Senator of the College of Justice
- In office March 2008 – May 2023
- Nominated by: Alex Salmond As First Minister
- Appointed by: Elizabeth II
- Preceded by: Lord Philip

President of the Scottish Tribunals
- In office August 2020 – 30 April 2023
- Appointed by: Lord Carloway As Lord President
- Preceded by: Lady Smith

Personal details
- Born: Stephen Errol Woolman 16 May 1953 (age 73)
- Alma mater: University of Aberdeen
- Profession: Advocate

= Stephen Woolman, Lord Woolman =

Scottish legal academic (born 1953)

Stephen Errol Woolman, Lord Woolman, (born 16 May 1953) is a Scottish legal academic and a retired Senator of the College of Justice.

==Early life==
Woolman was educated at George Heriot's School, Edinburgh and studied law at the University of Aberdeen. He was a lecturer in the Faculty of Law of the University of Edinburgh from 1978 to 1987, serving as Associate Dean from 1981 to 1984. He published the first edition of his work on Contract in 1987, being admitted to the Faculty of Advocates the same year.

==Legal career==
Woolman served as Standing Junior Counsel to the Office of Fair Trading (1991 to 1995), the Procurement Executive of the Ministry of Defence (1991 to 1995), and the Inland Revenue (1996 to 1998). He was appointed a Queen's Counsel in 1998 and served as Advocate Depute from 1999 to 2002. He was keeper of the Advocates' Library and a trustee of the National Library of Scotland from 2004 to 2008, and chairman of the Scottish Council of Law Reporting from 2007 to 2008.

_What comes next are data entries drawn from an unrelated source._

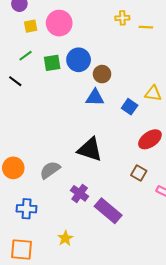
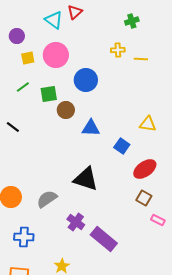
blue circle: (79, 60) -> (86, 80), moved
brown circle: (102, 74) -> (66, 110), moved
black line: (15, 81) -> (13, 127), moved
blue square: (130, 107) -> (122, 146), moved
brown square: (139, 173) -> (144, 198), moved

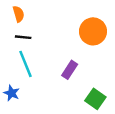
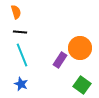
orange circle: (93, 31) -> (80, 48), moved
blue star: (12, 93) -> (21, 84), moved

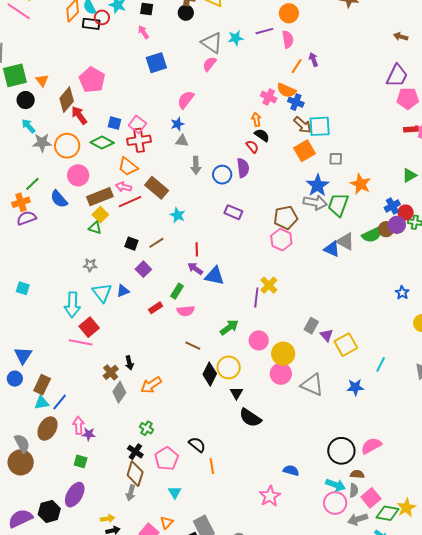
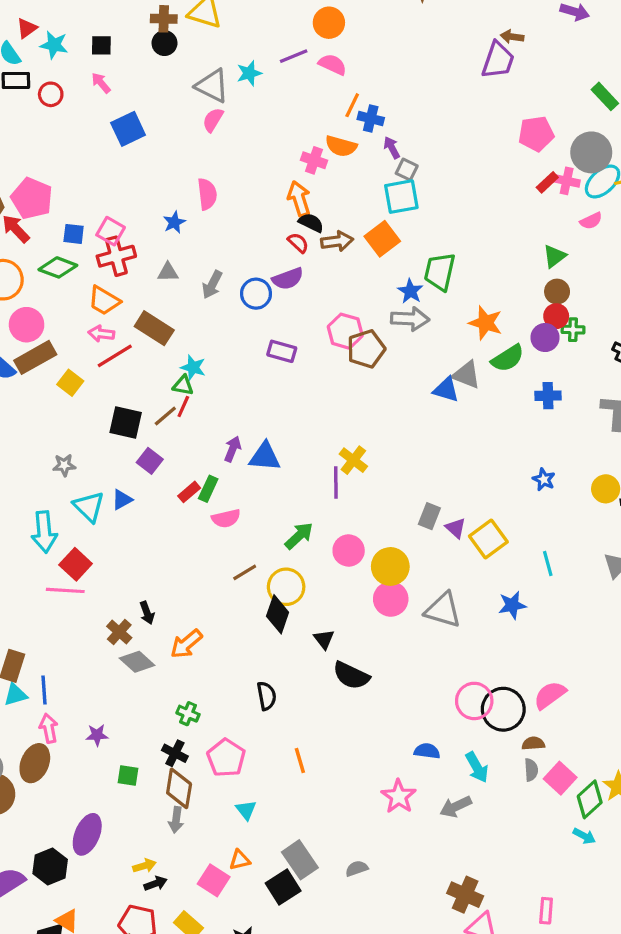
red circle: (102, 17) -> (51, 94), moved
pink semicircle: (288, 39) -> (333, 64), turned -48
purple arrow: (313, 59) -> (392, 148), moved
purple trapezoid: (397, 76) -> (498, 60), moved
pink pentagon: (92, 80) -> (32, 198), moved
pink semicircle: (186, 100) -> (207, 194), moved, turned 144
blue cross: (296, 102) -> (371, 118), moved
orange arrow: (256, 119) -> (299, 199), size x1.5
brown arrow: (303, 125) -> (337, 241), moved, turned -42
red rectangle: (411, 129) -> (547, 182), turned -32
gray triangle: (182, 141) -> (168, 272), moved
gray square: (336, 159) -> (407, 170), moved, turned 32
gray arrow: (196, 165) -> (212, 285), turned 36
purple semicircle: (243, 168) -> (288, 279), turned 84
orange star: (361, 184) -> (486, 323), moved
blue star: (318, 185) -> (410, 291), size x0.7
brown rectangle: (100, 197) -> (35, 357), moved
green trapezoid: (338, 205) -> (440, 272), moved
blue cross: (392, 206) -> (548, 396), moved, turned 35
green triangle: (95, 228) -> (183, 385), moved
brown circle: (386, 229) -> (557, 292), moved
pink hexagon: (281, 240) -> (345, 331), moved
black square: (131, 244) -> (126, 422), size x1.5
red line: (197, 249) -> (183, 407), moved, turned 32
purple arrow: (195, 269) -> (233, 449), turned 84
blue star: (402, 293) -> (544, 479), moved
red rectangle: (156, 308) -> (189, 492), moved
brown line: (193, 346) -> (245, 572), turned -49
cyan line: (381, 364) -> (548, 563), turned -35
yellow circle: (229, 367) -> (286, 587), moved
gray diamond: (119, 392) -> (137, 662), turned -75
blue line: (60, 402) -> (44, 690), turned -36
pink arrow: (78, 425) -> (49, 728), moved
brown ellipse: (47, 428) -> (35, 763), moved
black semicircle: (197, 445) -> (267, 696), moved, turned 48
green square: (81, 461) -> (128, 776), moved
cyan arrow: (336, 485) -> (477, 767), moved, turned 48
pink circle: (335, 503) -> (474, 701), moved
green diamond: (387, 513) -> (590, 799), turned -45
gray arrow: (358, 519) -> (456, 807), moved
orange triangle: (167, 523) -> (240, 860), turned 40

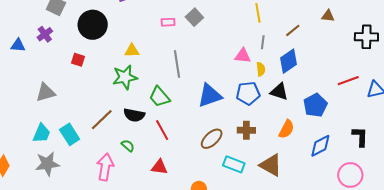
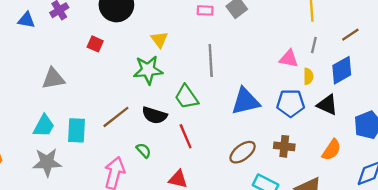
yellow triangle: (132, 51) -> (159, 40), turned 49
cyan rectangle: (70, 134) -> (77, 130), turned 30

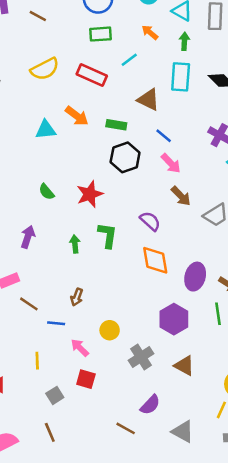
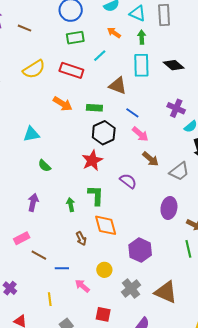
cyan triangle: (46, 130) -> (31, 134), moved
red star: (90, 194) -> (92, 160), moved
orange diamond: (155, 260) -> (106, 225), moved
purple ellipse: (195, 277) -> (169, 208), moved
brown arrow: (77, 297) -> (81, 239), moved, turned -40
purple hexagon: (174, 319) -> (140, 250), moved
brown triangle: (184, 366) -> (166, 292), size x1.4
red square: (86, 379) -> (103, 314), moved

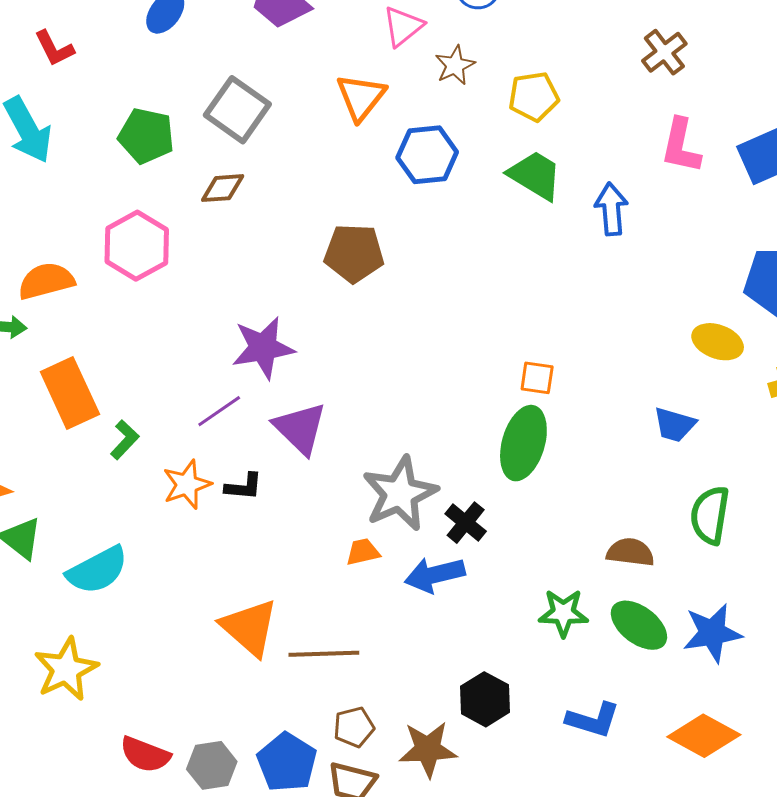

He was appointed Senator of the College of Justice, a judge of the High Court of Justiciary and Court of Session, the Supreme Courts of Scotland, in 2008, as Lord Woolman. He sat in the Inner House of the Court of Session. He also served as President of the Scottish Tribunals, replaced by Lady Wise. He was formerly deputy chairman of the Boundary Commission for Scotland (2009 – 2015).

He holds an honorary LLD from the University of Aberdeen and was elected as a fellow of the Royal Society of Edinburgh in 2022.
He retired in May 2023.

===Publications===
- Woolman on Contract, 1987 (6th ed. 2018) W. Green & Sons. (ISBN 978 0 414 01647 7)

==Personal life==
Lord Woolman married Helen Mackinnon in 1977, with whom he has two daughters.